Every person living with diabetes is at risk of severe vision loss or blindness. In fact, roughly half will face diabetic retinopathy, the most common vision-related complication of diabetes.

“Once vision is lost to diabetic retinopathy, the damage is often irreversible. But if caught early, there are several good treatments available,” retinal specialist Justin Kanoff, MD, of Eye Care Center of Northern Colorado said during a free health lecture held on May 2 at the Boulder Jewish Community Center.

Diabetic retinopathy results from persistently high blood sugar levels that weaken blood vessels within the retina. This causes the blood vessels to leak fluid or bleed, distorting vision.

“Some of these changes in the eye have no symptoms at all, so it is really critical for patients with diabetes to have a yearly eye exam. Early detection and treatment can reduce a person’s risk for severe vision loss by 95 percent,” Dr. Kanoff said.

Unfortunately, only half of those with diabetes see an eye specialist for an annual retinal exam.

Symptoms of Diabetic Retinopathy

Diabetic retinopathy often has no early warning signs. As the condition progresses, symptoms can include:

  • Blurred or distorted vision
  • Seeing flashes or floaters (spots or dark strings floating in your vision)
  • Impaired color or night vision

Fluctuating vision can indicate changes in blood sugar levels that could require better blood sugar control or indicate macular edema, which is the accumulation of fluid in the center of the retina.
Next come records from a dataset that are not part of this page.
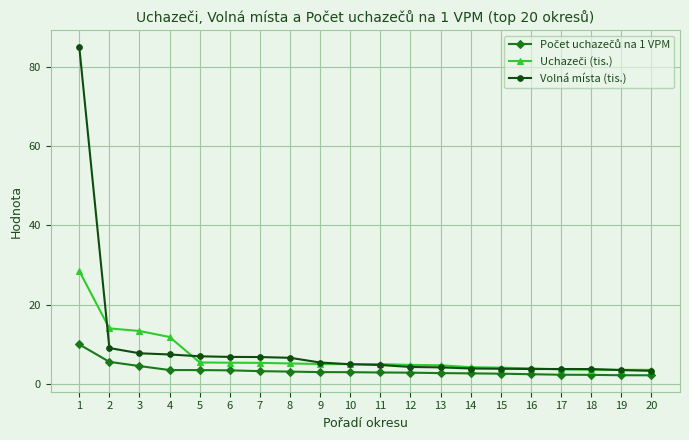

How many distinct data groups are displayed?

3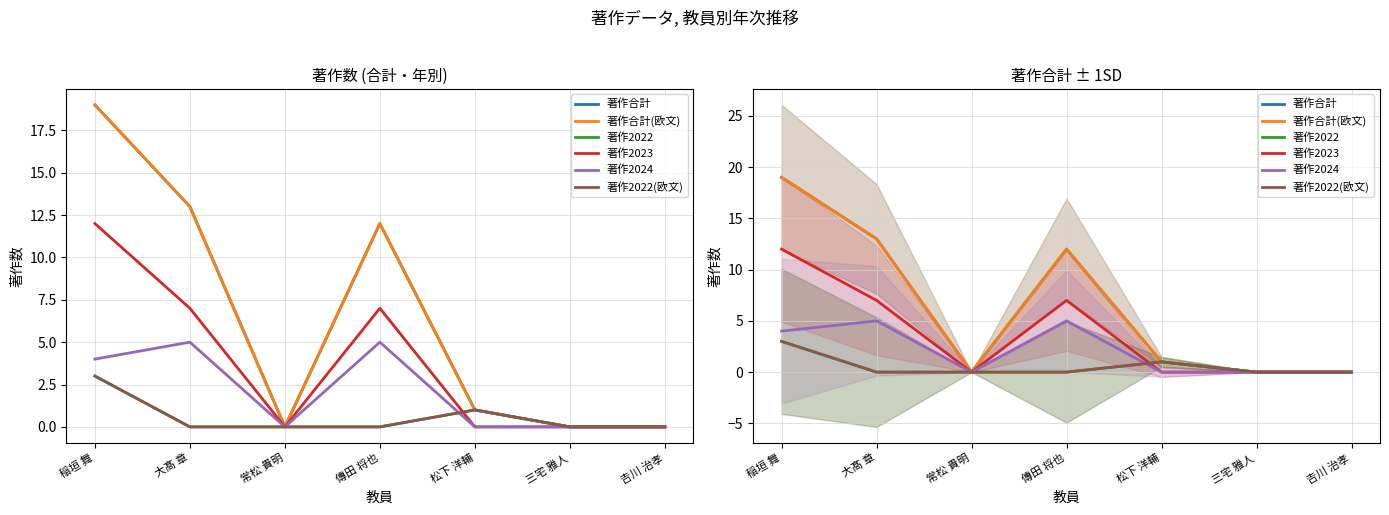

Rank the categories by 著作2023 value from highest to lowest.

稲垣 舞, 大髙 章, 傳田 将也, 常松 貴明, 松下 洋輔, 三宅 雅人, 𠮷川 治孝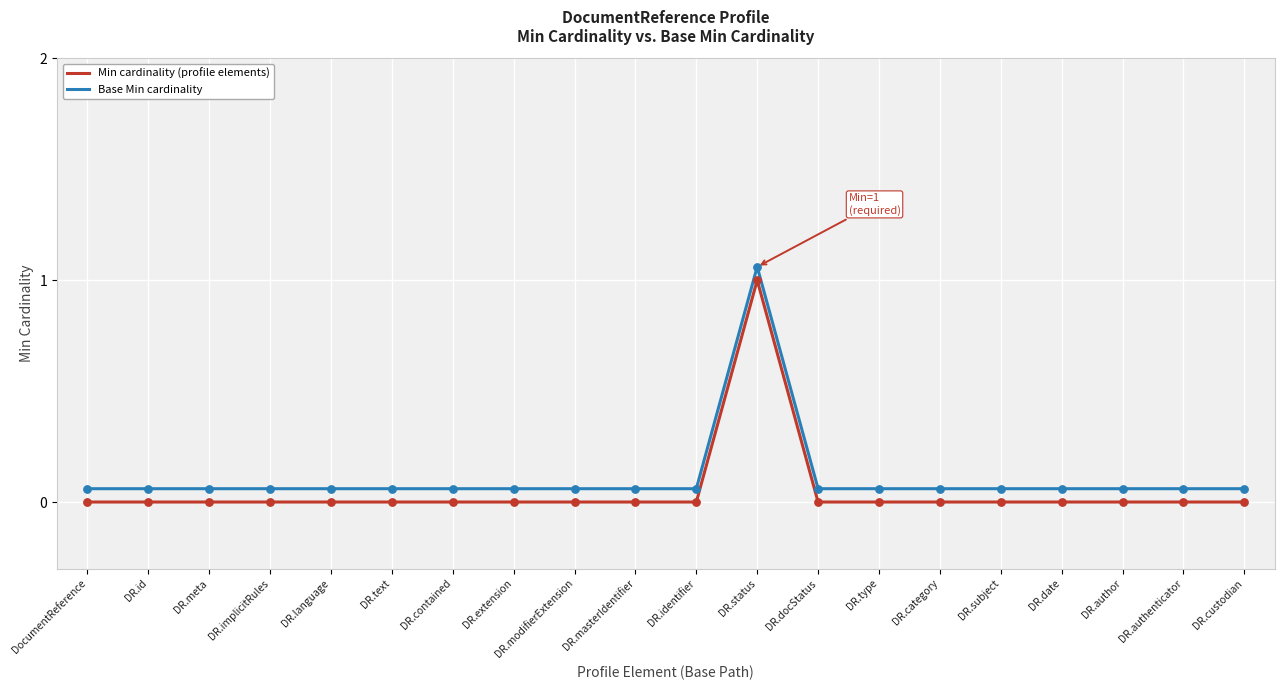

At which category does the chart reach its peak across all series?

DR.status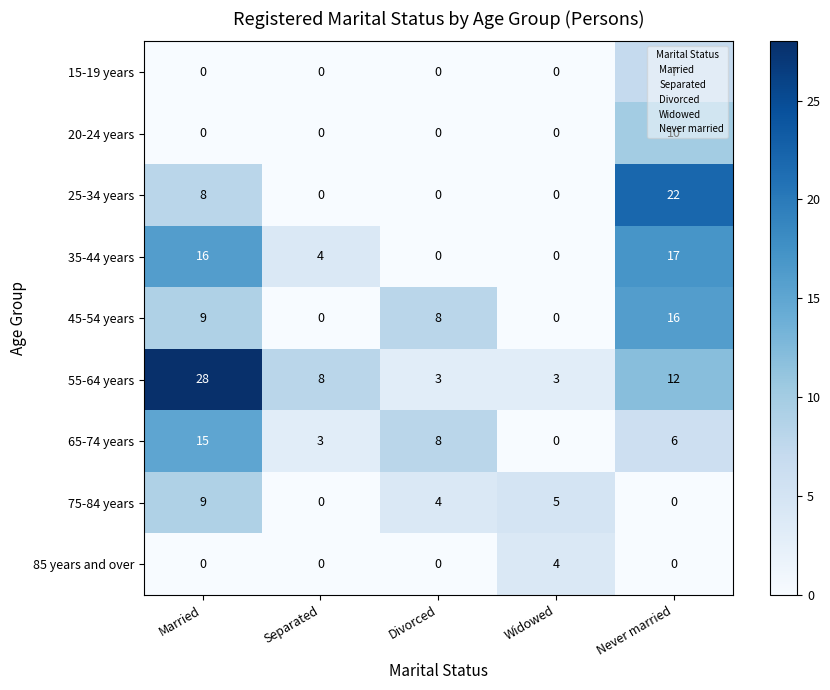

Which series has the largest total across all categories?

55-64 years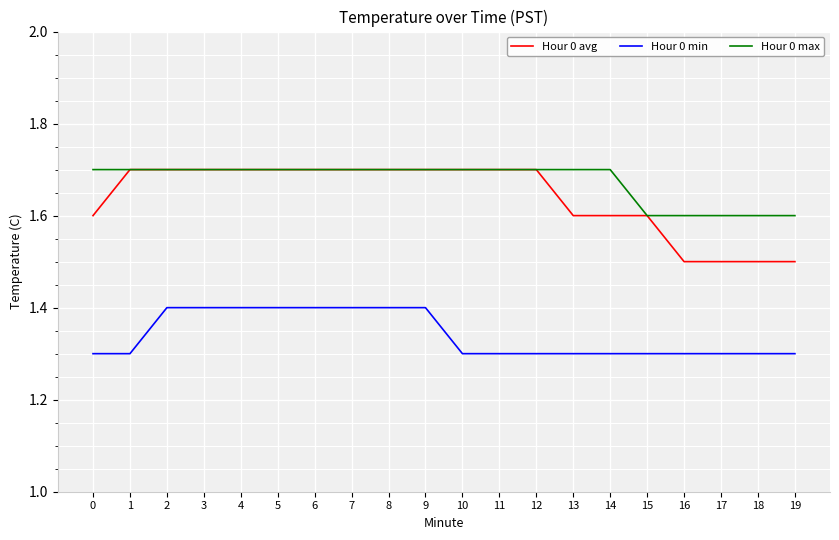

What is the approximate value of Hour 0 min at 18?

1.3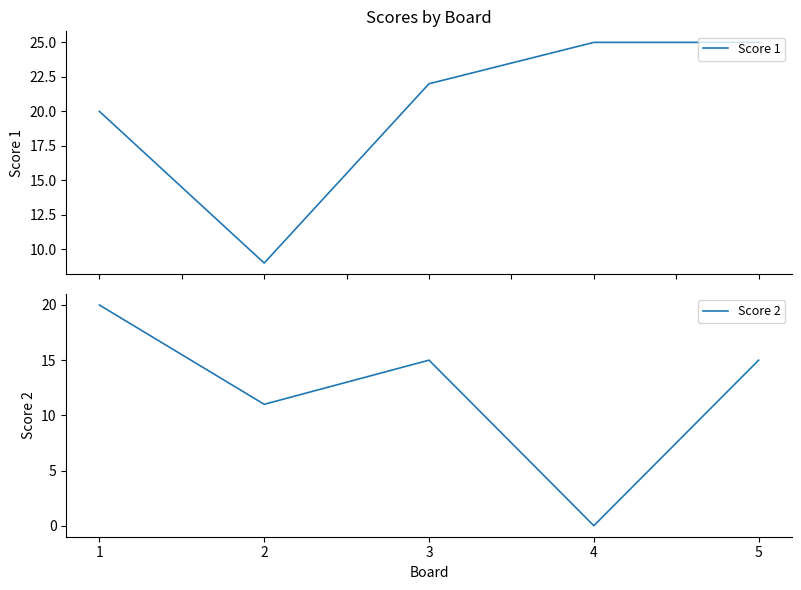

At 3, list the series in order from largest to smallest.

Score 1, Score 2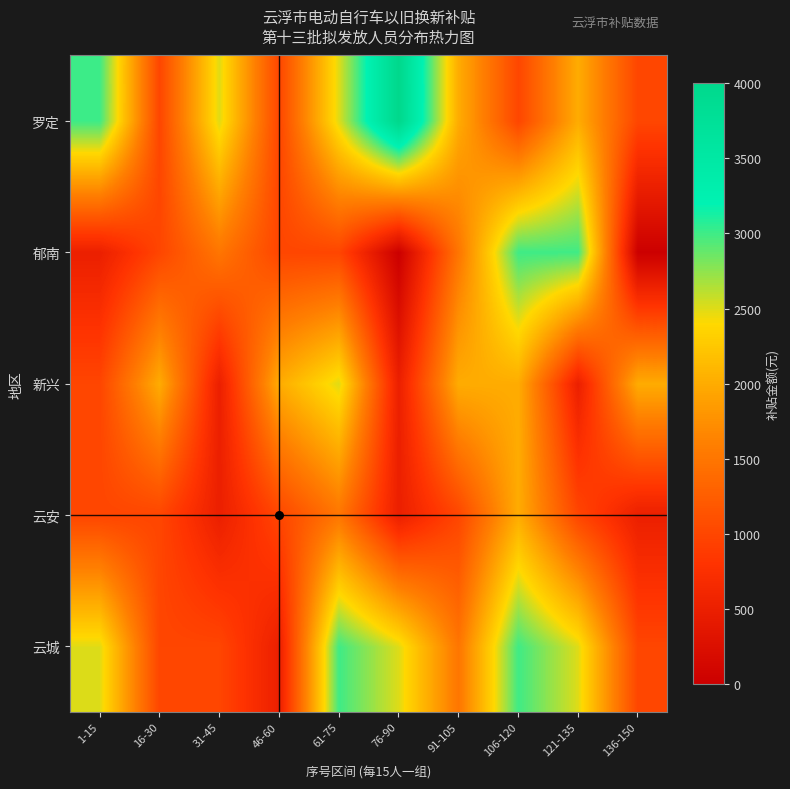

Which label corresponds to the smallest value in the chart?

76-90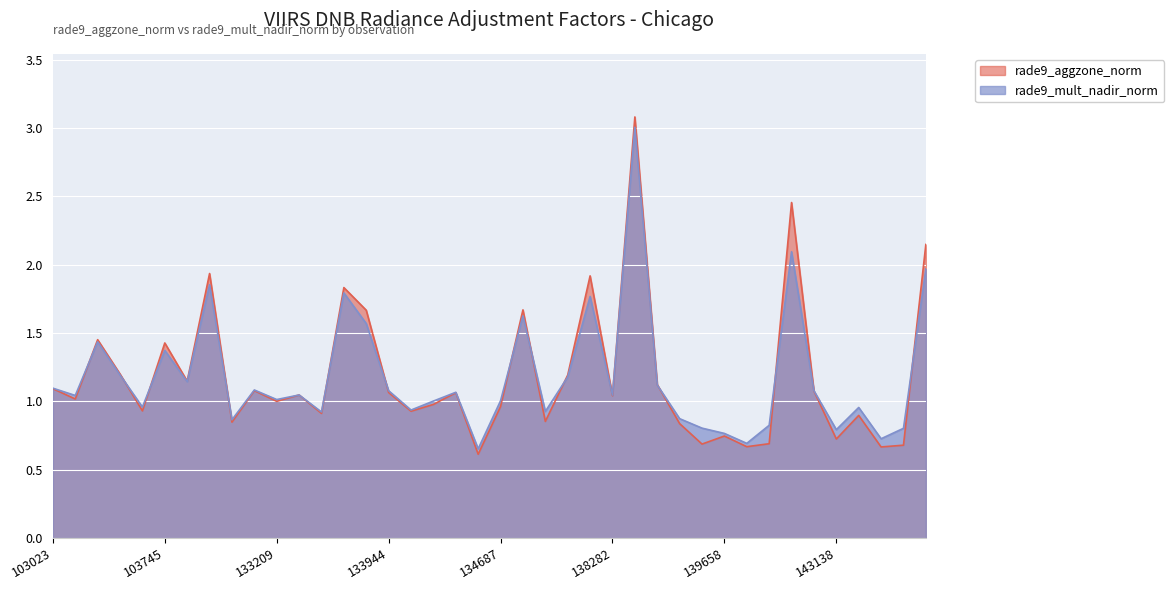

What is the value of the rade9_mult_nadir_norm point at the 38th from the left?

0.7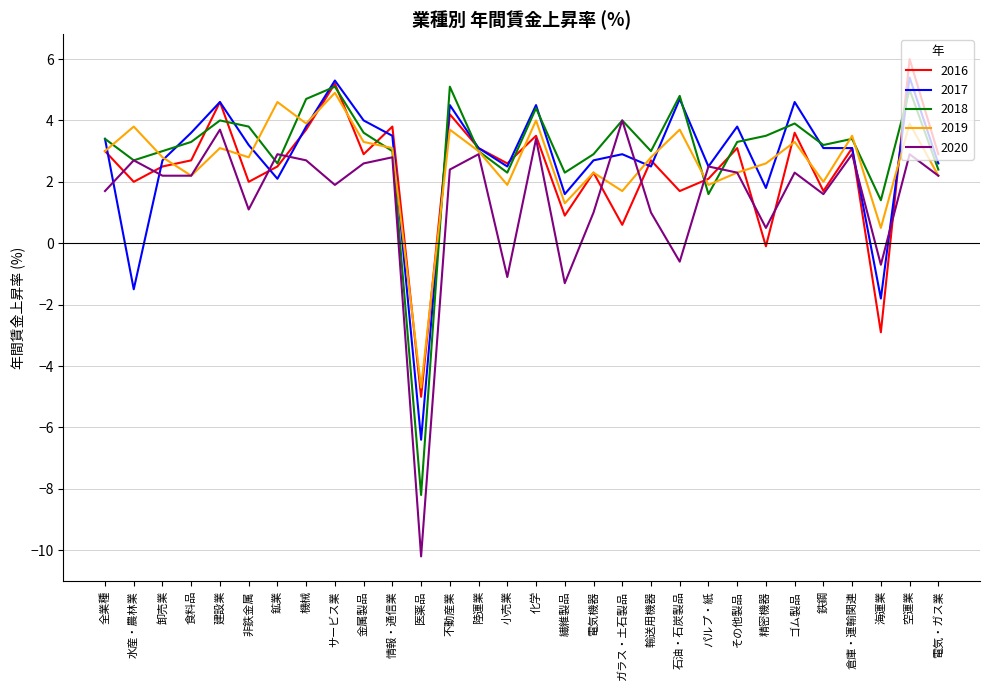

What is the difference between the 2020 values at ゴム製品 and 水産・農林業?

0.4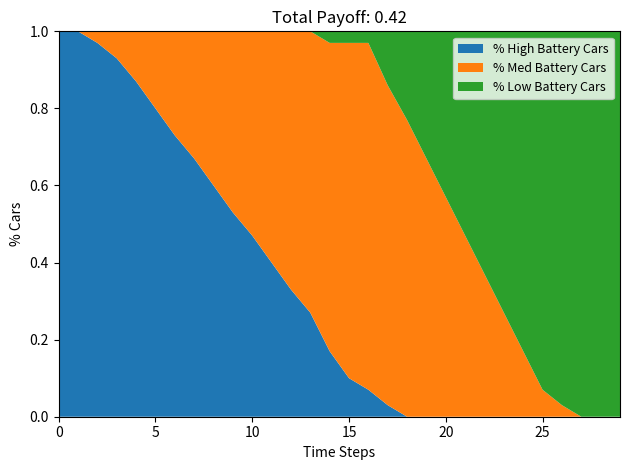

Reading left to right, what are all the values shown in this chart?

% High Battery Cars: 0=1.0	1=1.0	2=1.0	3=0.9	4=0.9	5=0.8	6=0.7	7=0.7	8=0.6	9=0.5	10=0.5	11=0.4	12=0.3	13=0.3	14=0.2	15=0.1	16=0.1	17=0.0	18=0.0	19=0.0	20=0.0	21=0.0	22=0.0	23=0.0	24=0.0	25=0.0	26=0.0	27=0.0	28=0.0	29=0.0
% Med Battery Cars: 0=0.0	1=0.0	2=0.0	3=0.1	4=0.1	5=0.2	6=0.3	7=0.3	8=0.4	9=0.5	10=0.5	11=0.6	12=0.7	13=0.7	14=0.8	15=0.9	16=0.9	17=0.8	18=0.8	19=0.7	20=0.6	21=0.5	22=0.4	23=0.3	24=0.2	25=0.1	26=0.0	27=0.0	28=0.0	29=0.0
% Low Battery Cars: 0=0.0	1=0.0	2=0.0	3=0.0	4=0.0	5=0.0	6=0.0	7=0.0	8=0.0	9=0.0	10=0.0	11=0.0	12=0.0	13=0.0	14=0.0	15=0.0	16=0.0	17=0.1	18=0.2	19=0.3	20=0.4	21=0.5	22=0.6	23=0.7	24=0.8	25=0.9	26=1.0	27=1.0	28=1.0	29=1.0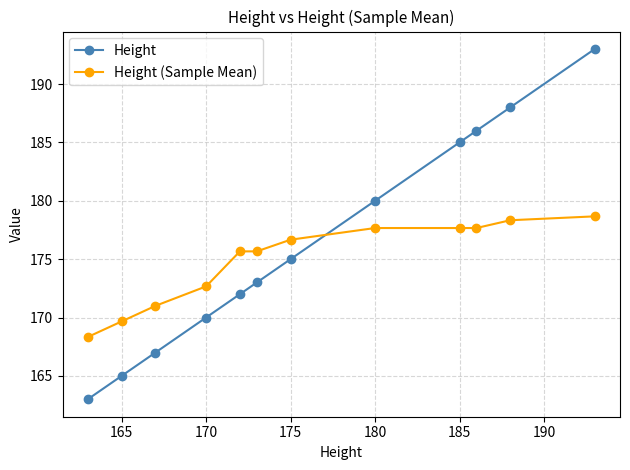

What is the value of the Height (Sample Mean) point at the 4th from the left?

172.7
How to Protect Your Vision

Dr. Kanoff said people with diabetes can prevent or delay vision loss from diabetic retinopathy by following these steps:

  • Control your blood sugar. Taking medications as prescribed, staying physically active and maintaining a healthy weight are key to lowering your risk and slowing the progression of vision complications.
  • Undergo dilated eye exams annually. During an exam, your doctor can check for changes to blood vessels within the retina or warning signs of leaky blood vessels.
  • Lower your blood pressure and cholesterol levels. People with diabetes who also have high blood pressure and cholesterol levels are at greater risk for diabetic retinopathy.
  • Stop smoking. Some studies suggest that smoking speeds up the progression of the condition.

Treatments for Halting Vision Loss

If your diabetic retinopathy is mild or moderate, controlling your blood sugar can often slow its progression. Regular monitoring by a physician may be all that is needed. However, if the disease advances, the following treatments can help control its progression:

  • Injections. Eye injections of anti-growth factor drugs (anti-VEGF) can help reduce fluid buildup or widespread blood-vessel growth, which often occurs in the more advanced stages of diabetic retinopathy. Steroid medication can also be injected into the eye to reduce swelling.
  • Laser treatment. With this procedure, a laser beam of light targets leaking blood vessels and seals them off to stop fluid or blood leakage. Laser treatment can also shrink blood vessels that are growing abnormally.
  • Surgery. People with advanced cases of diabetic retinopathy might need surgery to remove fluid buildup or to repair a detached retina resulting from the condition.

Dr. Kanoff said, “Although these treatment options don’t cure diabetic retinopathy, they can be effective in preventing further vision loss.”